Read: A look at the economy Trump inherited, which he calls a ‘mess’
Kiyosaki says 2016 brought about other, unexpected, crashes.
“What has happened instead of a market crash was the crash in interest rates, which are adversely affecting millions of fixed-income retirees, pension plans, and savers — at the same time incentivizing people like me to become debtors, using debt to acquire income-producing real estate,” he said.
Most retirement plans assume an 8% return, Kiyosaki said, but “when interest rates are a 1% or 0% or negative percent, returns aren’t working.”
At the most recent Fed meeting in early February, the Federal Reserve voted to keep federal funds in a range of 0.5% to 0.75%, though the central bank has signaled that this year it wants to hike interest rates three times this year.
The second crash Kiyosaki said he didn’t see coming was the one that sent oil prices tumbling last year. Kiyosaki said he expected crude US:CLH7 to stay over $100 a barrel, but last year it tumbled below $50.
Oil moved back up above $50 late last year, but has been hovering for weeks between $53 and $55.
See also: Robert Kiyosaki says entrepreneurs should read this book — it will ‘talk to your soul’
Kiyosaki says there’s an element of danger in the fact everyone is “exuberant” that the Dow industrials passed 20,000. The index recorded its first closing above that all-time high in late January before pulling back, but has maintained that level for much of February.
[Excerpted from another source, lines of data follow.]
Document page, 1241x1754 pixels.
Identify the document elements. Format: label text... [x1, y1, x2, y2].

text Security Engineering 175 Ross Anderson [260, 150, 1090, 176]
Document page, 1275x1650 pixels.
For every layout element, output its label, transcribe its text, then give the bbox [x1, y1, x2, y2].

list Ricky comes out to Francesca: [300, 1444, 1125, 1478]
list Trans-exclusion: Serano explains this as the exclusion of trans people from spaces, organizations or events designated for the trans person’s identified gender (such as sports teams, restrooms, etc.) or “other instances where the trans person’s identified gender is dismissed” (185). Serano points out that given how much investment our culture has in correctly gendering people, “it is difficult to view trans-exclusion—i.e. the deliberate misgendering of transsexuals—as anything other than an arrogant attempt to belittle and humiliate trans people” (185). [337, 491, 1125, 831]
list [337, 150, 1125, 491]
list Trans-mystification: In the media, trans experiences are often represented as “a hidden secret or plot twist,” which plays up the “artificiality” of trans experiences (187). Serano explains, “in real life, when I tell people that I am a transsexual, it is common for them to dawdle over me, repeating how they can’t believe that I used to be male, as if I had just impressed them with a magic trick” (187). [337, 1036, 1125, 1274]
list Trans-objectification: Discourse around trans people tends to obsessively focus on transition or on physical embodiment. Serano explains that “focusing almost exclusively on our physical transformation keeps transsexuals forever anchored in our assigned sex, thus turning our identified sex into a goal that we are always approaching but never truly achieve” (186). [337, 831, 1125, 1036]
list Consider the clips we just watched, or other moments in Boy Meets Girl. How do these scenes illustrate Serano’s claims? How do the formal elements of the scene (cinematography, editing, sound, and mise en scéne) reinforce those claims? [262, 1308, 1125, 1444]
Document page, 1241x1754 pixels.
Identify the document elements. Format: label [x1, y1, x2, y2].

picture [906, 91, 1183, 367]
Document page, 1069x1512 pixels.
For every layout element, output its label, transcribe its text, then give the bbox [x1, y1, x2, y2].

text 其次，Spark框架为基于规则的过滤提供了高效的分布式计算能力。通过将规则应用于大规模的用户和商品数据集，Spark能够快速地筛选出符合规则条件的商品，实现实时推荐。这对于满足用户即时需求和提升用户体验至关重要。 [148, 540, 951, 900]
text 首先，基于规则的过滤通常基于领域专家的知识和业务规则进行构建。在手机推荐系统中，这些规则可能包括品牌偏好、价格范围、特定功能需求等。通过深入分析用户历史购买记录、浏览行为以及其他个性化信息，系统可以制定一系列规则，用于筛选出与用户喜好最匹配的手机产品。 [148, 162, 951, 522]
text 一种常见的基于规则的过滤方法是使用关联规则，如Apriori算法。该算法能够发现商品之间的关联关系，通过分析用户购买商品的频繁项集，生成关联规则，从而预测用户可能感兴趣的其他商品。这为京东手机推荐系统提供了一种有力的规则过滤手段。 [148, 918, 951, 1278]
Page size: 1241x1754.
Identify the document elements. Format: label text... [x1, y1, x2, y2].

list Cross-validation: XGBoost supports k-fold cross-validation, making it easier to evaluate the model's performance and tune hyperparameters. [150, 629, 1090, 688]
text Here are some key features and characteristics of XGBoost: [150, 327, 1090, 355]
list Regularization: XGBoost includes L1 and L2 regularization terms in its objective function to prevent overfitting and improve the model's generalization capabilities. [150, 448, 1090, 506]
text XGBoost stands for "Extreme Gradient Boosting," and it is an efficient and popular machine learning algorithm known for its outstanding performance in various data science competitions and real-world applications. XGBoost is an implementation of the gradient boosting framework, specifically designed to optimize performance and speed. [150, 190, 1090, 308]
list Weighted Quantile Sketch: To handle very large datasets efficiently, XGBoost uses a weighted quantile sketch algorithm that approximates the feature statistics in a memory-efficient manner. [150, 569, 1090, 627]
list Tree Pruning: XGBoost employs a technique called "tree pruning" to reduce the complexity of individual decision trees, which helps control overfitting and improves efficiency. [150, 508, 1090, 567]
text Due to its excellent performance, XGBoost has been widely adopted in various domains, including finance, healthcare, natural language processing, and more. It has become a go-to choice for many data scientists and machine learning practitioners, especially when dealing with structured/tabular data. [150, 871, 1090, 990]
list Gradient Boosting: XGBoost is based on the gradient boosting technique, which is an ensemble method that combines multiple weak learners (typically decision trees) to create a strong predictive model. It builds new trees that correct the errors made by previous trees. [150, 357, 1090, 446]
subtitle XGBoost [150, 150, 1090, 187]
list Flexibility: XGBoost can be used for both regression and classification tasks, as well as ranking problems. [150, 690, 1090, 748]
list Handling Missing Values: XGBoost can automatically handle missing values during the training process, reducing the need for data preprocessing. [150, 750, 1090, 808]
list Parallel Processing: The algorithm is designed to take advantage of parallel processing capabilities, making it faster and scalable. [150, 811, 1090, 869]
“It’s a little high,” Kiyosaki said. “The global fundamentals are still weak when you include Brexit, and Italy and Germany are in trouble. We’re not a strong global economy right now.”
Who should worry? “I’m not concerned about the professional investor who can short the market, go long, use options, calls and puts,” he said. “It’s the person with a 401(k) or IRA, where all their eggs are in this thing called a retirement plan.”